* EXTRACTED TEXT
----------

Why recovering unpaid debts is about to get harder

Chasing unpaid debts is, sadly, a challenge many businesses have to devote time to. But did you know the challenge may be about to get a whole lot harder – with real implications for cash flow? By ALLY TOW

Governments of all hues have, for many years now, been taking well-publicised action to protect small businesses from late payment of debts. However, a new measure being introduced by the courts on 1 October 2017 – the Pre Action Protocol for Debt Claims – is set to reverse the progress made in many cases.

The protocol has laudable objectives – seeking to protect individuals from overbearing debt enforcement by businesses. However, because the definition of individuals also takes in sole traders, and because of the way the protocol will work, small businesses could find unscrupulous sole traders playing the system.

Whereas enforcement would previously kick in within weeks, the onerous new rules could leave hotel owners having to wait months before they can take action to force payment of invoices for room and events bookings, for example, made but not paid for by sole traders.

For instance, under the current rules, creditors only need provide details of the amount and seven days to pay, as well as offer details of organisations which offer debt advice (a requirement that continues under the protocol). The new rules extend the time it takes to issue court proceedings by some five weeks.

The new rules also set out a list of information to be provided by the creditor by way of a letter of claim before any issuing of proceedings. The letter must give the debtor 30 days to pay the debt, and the creditor must also consider any offer from the debtor to pay by instalments.

The creditor must also include copies of all relevant documentation and if the debt has not arisen subject to the terms of a written agreement, provide sufficient information about how the debt has arisen for the debtor to be able to clearly identify and understand the debt.

Thankfully there are steps you can take to at least limit your exposure if you are dealing with sole traders.

  1. Know your debtor. Always be clear where you are dealing with a sole trader. The last thing you want to do is jump through all these extra hoops only to discover that you are actually dealing with a limited liability partnership or limited company.
  1. Change your payment terms. Under the best case scenario with the new Pre Action Protocol, the delay could mean recovery will take at least three or four months – and quite possibly longer – before you can start talking about issuing court proceedings. Taking this into account, do you really want to give sole traders 60 or 90 days payment terms? There is no reason why you can’t offer much more limited payment terms – say, payment within 14 days. You certainly don’t want to risk offering extended payment terms that self-limit how long you have to let things run before you even consider getting into enforcement.
  1. Review your internal credit control procedures. If your payment terms are 14 days, then start dealing with the problem on the fifteenth day. Even under the existing regime – where enforcement can be relatively swift, clunky or inconsistent internal credit control processes can mean companies have had a debt problem for three or four months before considering enforcement. Under the new rules, with this kind of internal delay factored in, you could be getting close to nine or 10 months before recovering what by then is a very old debt. Few small businesses could cope if this kind of delay became the norm.
  1. Change terms and conditions to include provision for recovery of costs. As the new rules are more likely to mean proceedings will not be issued and costs will be incurred on a pre-action basis, making such a change will give you a contractual right to recover such costs from your debtor, avoiding unnecessarily eating in to your profits.

----------

* DATASET ENTRIES
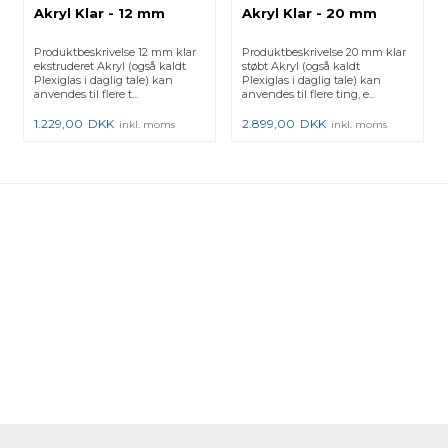
Akryl Klar - 12 mm
Akryl Klar - 20 mm
Produktbeskrivelse 12 mm klar
Produktbeskrivelse 20 mm klar
ekstruderet Akryl (også kaldt
støbt Akryl (også kaldt
Plexiglas i daglig tale) kan
Plexiglas i daglig tale) kan
anvendes til flere t...
anvendes til flere ting, e...
1.229,00
DKK
2.899,00
DKK
inkl. moms
inkl. moms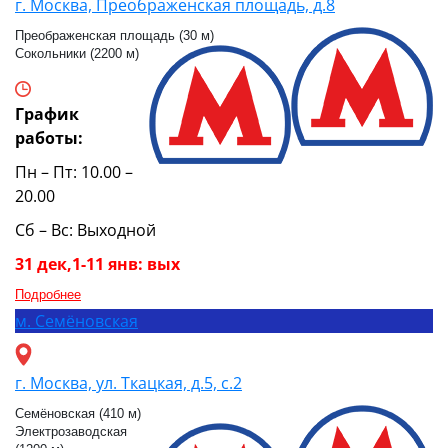
г. Москва, Преображенская площадь, д.8
Преображенская площадь (30 м)
Сокольники (2200 м)
График
работы:
Пн – Пт: 10.00 –
20.00
Сб – Вс: Выходной
31 дек,1-11 янв: вых
Подробнее
м.
Семёновская
г. Москва, ул. Ткацкая, д.5, с.2
Семёновская (410 м)
Электрозаводская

----------

* USING THE INFORMATION
[a] Write out the part of the debt claims article that opens with the words containing "1. Change terms" and closes with "to your profits.".
[b] Answer these questions from the debt claims article:
(i) On what date does the Pre Action Protocol for Debt Claims come in?
(ii) How many days must the letter of claim give the debtor to pay?
(iii) By roughly how much do the new rules extend the time it takes to issue court proceedings?
The items aren't needed for anything here.

* SOLUTION SET
[a]
1. Change terms and conditions to include provision for recovery of costs. As the new rules are more likely to mean proceedings will not be issued and costs will be incurred on a pre-action basis, making such a change will give you a contractual right to recover such costs from your debtor, avoiding unnecessarily eating in to your profits.

[b]
(i) 1 October 2017
(ii) 30 days
(iii) Some five weeks